Saturday, October 1st
Green Lantern Gallery, 1511 North Milwaukee Avenue, 2nd Floor, Chicago
Best Man – ongoing from 6-9pm
Green Lantern is a new apartment gallery in Wicker Park that is having a group show on the topic of marriage. I am performing a response to a number of paintings by Caroline Picard. Caroline’s work and my work are getting married and this is the wedding reception. I, as best man, will give a speech to the people who found time to share this very special day with us.

Thursday, October 6th
Early Adopters @ Three Arts Club, 1300 N. Dearborn, Chicago
Spin Cycle – 5:30-8pm
Adelheid Mers has put together a show to investigate the relationship between art and its audience.
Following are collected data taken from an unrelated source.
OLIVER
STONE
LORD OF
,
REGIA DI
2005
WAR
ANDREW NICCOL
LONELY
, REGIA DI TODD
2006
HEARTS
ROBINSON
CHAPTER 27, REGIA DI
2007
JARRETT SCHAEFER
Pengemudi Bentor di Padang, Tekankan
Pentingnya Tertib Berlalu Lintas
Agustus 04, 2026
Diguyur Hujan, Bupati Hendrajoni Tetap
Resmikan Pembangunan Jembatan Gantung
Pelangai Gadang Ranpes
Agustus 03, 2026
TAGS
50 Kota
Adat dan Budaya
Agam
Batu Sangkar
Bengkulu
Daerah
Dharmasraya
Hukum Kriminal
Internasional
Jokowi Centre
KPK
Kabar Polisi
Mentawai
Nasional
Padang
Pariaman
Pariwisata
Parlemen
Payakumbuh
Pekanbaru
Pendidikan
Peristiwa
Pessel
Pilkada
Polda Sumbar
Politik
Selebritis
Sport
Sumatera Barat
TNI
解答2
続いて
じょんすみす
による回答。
The show is up now consists of posters by a number of artists as well as larger works by Adelheid, Deb Sokolow, Industry of the Ordinary and Michael X. Ryan. During the opening, I will perform small, intimate oratories for any person who chooses to sit with me.
http://www.threearts.org/ (I think their website is down though.)
http://centerstage.net/music/clubs/three-arts.html

Also, a bit further down the road, on the first three Saturdays in November. I will be performing a car-based installation performance as part of the Drive By show at Links Hall.